Hubert Weiger, Vorsitzender des Bund für Umwelt und Naturschutz Deutschland (BUND), sieht in der Ausstiegsfrage das letzte Wort noch nicht gesprochen. Die Grünen hätten bisher die Bundestagswahl 2013 zu einer Abstimmung über eine beschleunigte Energiewende machen und das letzte AKW deutlich vor 2022 abschalten wollen. „Darauf werden wir weiter pochen und fordern, dass die Grünen-Parteitage dies vor der nächsten Bundestagswahl erneut beschließen“, sagte Weiger. „Keine Partei kann den Atomausstieg gegen die Stimmung einer Mehrheit in der Bevölkerung und gegen die Anti-Atom-Bewegung verzögern.“ Das habe die Grünen-Spitze schon einmal „schmerzhaft“ lernen müssen, als etwa der einstige Umweltminister Jürgen Trittin die Proteste gegen Castor-Transporte nach Gorleben als überflüssig bezeichnet habe.

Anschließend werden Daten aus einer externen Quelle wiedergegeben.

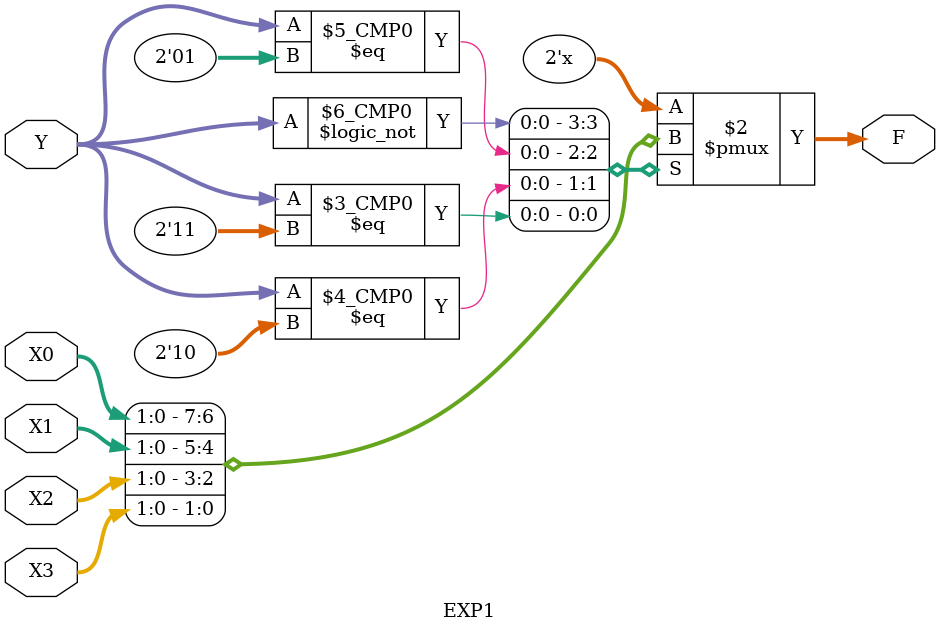
<source format=v>
module EXP1(X0, X1, X2, X3, Y, F);
    input [1:0] X0;
	 input [1:0] X1;
	 input [1:0] X2;
	 input [1:0] X3;
    input [1:0] Y;
	 output reg [1:0] F;
	 
    always @ (X0 or X1 or X2 or X3 or Y)
      case (Y)
        0: F = X0;
        1: F = X1;
        2: F = X2;
        3: F = X3;
        default: F = 2'b00;
    endcase
	 
endmodule

</source>
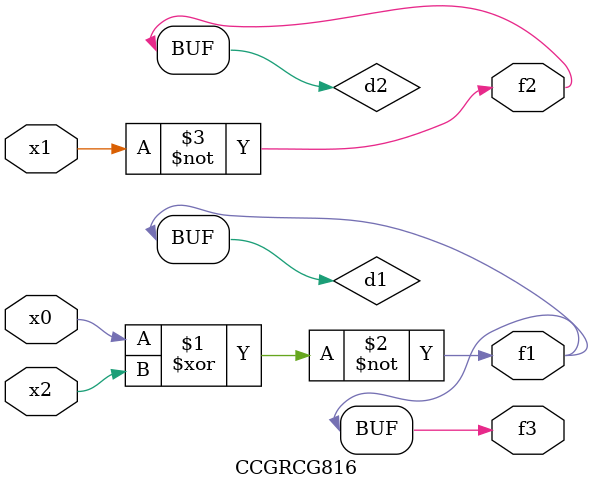
<source format=v>
module CCGRCG816(
	input x0, x1, x2,
	output f1, f2, f3
);

	wire d1, d2, d3;

	xnor (d1, x0, x2);
	nand (d2, x1);
	nor (d3, x1, x2);
	assign f1 = d1;
	assign f2 = d2;
	assign f3 = d1;
endmodule

</source>
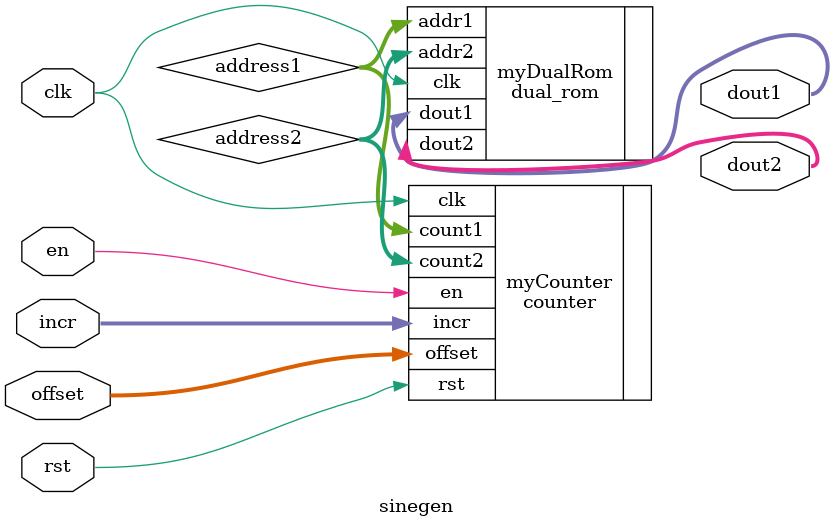
<source format=sv>
module sinegen #(
  parameter WIDTH = 8
)(
  input  logic clk,
  input  logic rst,
  input  logic en,
  input logic [WIDTH-1:0] incr,
  input logic [WIDTH-1:0] offset,
  output logic [WIDTH-1:0] dout1,
  output logic [WIDTH-1:0] dout2
);

  logic [WIDTH-1:0] address1;
  logic [WIDTH-1:0] address2;

counter myCounter (
  .clk (clk),
  .rst (rst),
  .en (en),
  .incr (incr),
  .offset (offset),
  .count1 (address1),
  .count2 (address2)
);

dual_rom myDualRom (
  .clk (clk),
  .addr1 (address1),
  .addr2 (address2),
  .dout1 (dout1),
  .dout2 (dout2)
);

endmodule

</source>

Kritische Worte auch von Greenpeace. “Wir hätten uns von den Grünen ein anderes Abstimmungsverhalten gewünscht, weil ein Ausstieg aus der Atomkraft bis 2015 möglich ist“, sagte Marcel Keiffenheim, Leiter Energiepolitik bei Greenpeace Energy. Angesichts der atomaren Bedrohung solle dieses wichtige Ziel nicht voreilig aufgegeben werden. „Wir haben in dieser konkreten Frage also einen deutlichen Dissens zu den Grünen“, unterstrich Keiffenheim. Er sagte allerdings auch, dass das Verhältnis zu den Grünen dadurch nicht „prinzipiell belastet“ sei. Greenpeace beurteile Parteien nach ihrem ökologischen Profil. „Im Verhältnis zu den Grünen sehen wir in etlichen Punkten Gemeinsamkeiten. Dies gilt auch in der Einschätzung der Atomkraft generell.“

Der Naturschutzbund Deutschland sieht im Bereich der Atomkraftnutzung gegenwärtig „keine denkbare Regierungskoalition, die den Ausstiegszeitplan auf 2017 vorzieht“. Der Vize-Fachbereichsleiter für Umweltpolitik und Naturschutz beim Nabu, Carsten Wachholz, bringt daher Alternativen ins Spiel. „Die Nachbesserungsmöglichkeiten im Bereich von Sicherheitsstandards, Haftung und Rückstellungen für AKW-Betreiber können aus meiner Sicht durchaus dazu führen, dass aus wirtschaftlichen Gründen einzelne Kraftwerke vorzeitig vom Netz genommen werden bevor die Enddaten im heute novellierten Atomgesetz erreicht werden“, sagte er.